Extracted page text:
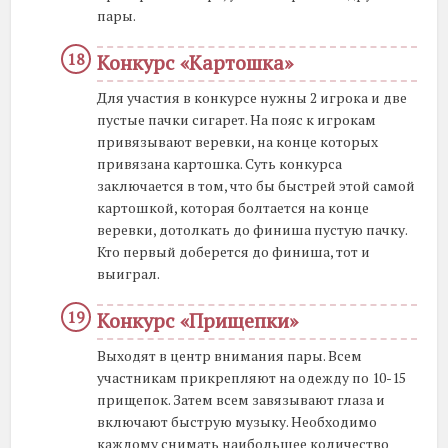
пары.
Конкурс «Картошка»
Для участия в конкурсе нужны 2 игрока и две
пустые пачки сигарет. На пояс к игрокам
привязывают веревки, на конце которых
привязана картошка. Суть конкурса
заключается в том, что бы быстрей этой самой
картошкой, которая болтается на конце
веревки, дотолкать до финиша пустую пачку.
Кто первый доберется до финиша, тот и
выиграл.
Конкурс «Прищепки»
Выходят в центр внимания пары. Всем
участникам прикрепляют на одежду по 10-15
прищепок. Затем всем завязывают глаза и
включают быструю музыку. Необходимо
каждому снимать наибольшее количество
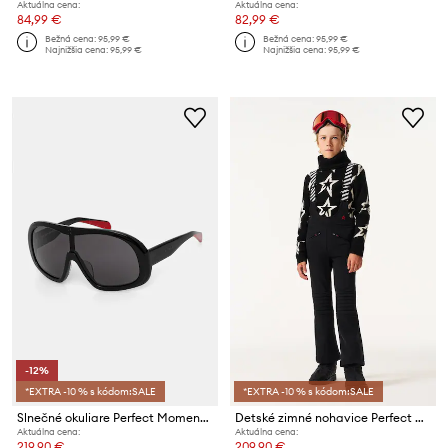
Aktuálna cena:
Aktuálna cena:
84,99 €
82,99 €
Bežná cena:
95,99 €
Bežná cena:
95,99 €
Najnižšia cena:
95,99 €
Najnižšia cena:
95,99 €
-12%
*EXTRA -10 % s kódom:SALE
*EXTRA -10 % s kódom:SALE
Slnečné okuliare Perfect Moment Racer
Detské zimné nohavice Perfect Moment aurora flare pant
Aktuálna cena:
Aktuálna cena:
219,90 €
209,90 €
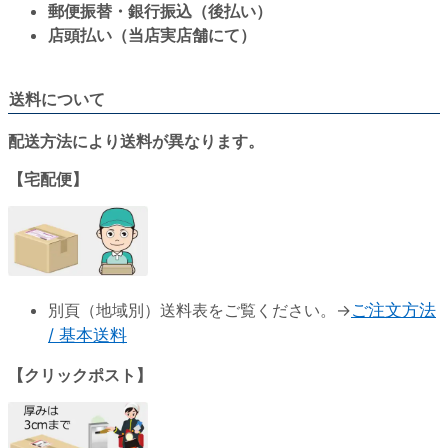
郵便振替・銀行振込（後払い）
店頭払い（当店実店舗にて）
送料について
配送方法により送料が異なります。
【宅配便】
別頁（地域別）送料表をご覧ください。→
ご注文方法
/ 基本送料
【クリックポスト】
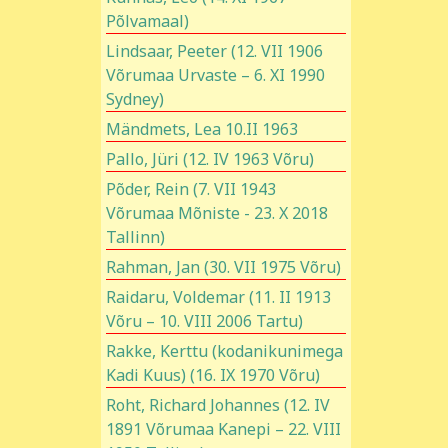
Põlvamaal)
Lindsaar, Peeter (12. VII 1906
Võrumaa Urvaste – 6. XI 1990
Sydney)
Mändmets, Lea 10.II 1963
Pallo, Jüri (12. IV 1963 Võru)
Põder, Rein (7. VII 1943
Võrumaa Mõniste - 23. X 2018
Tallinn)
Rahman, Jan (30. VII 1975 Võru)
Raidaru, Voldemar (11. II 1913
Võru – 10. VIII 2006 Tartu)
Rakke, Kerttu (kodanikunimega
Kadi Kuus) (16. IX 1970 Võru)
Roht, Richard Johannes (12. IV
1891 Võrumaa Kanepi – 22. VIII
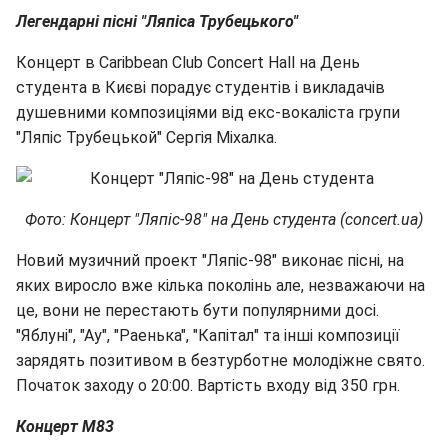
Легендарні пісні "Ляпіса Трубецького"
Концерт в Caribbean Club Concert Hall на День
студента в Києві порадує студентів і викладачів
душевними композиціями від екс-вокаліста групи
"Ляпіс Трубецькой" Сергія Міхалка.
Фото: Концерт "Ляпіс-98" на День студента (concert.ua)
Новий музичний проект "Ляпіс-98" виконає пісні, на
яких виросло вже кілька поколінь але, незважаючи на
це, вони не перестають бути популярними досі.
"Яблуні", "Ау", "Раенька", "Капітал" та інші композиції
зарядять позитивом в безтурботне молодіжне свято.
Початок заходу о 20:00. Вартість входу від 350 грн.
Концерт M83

* REQUEST
Copy the lines again word for word, from the start of the records down through the line containing "Кто первый доберется до финиша, тот и", both ends included. Don't include the pictures.

* EXERCISE ANSWER
пары.
Конкурс «Картошка»
Для участия в конкурсе нужны 2 игрока и две
пустые пачки сигарет. На пояс к игрокам
привязывают веревки, на конце которых
привязана картошка. Суть конкурса
заключается в том, что бы быстрей этой самой
картошкой, которая болтается на конце
веревки, дотолкать до финиша пустую пачку.
Кто первый доберется до финиша, тот и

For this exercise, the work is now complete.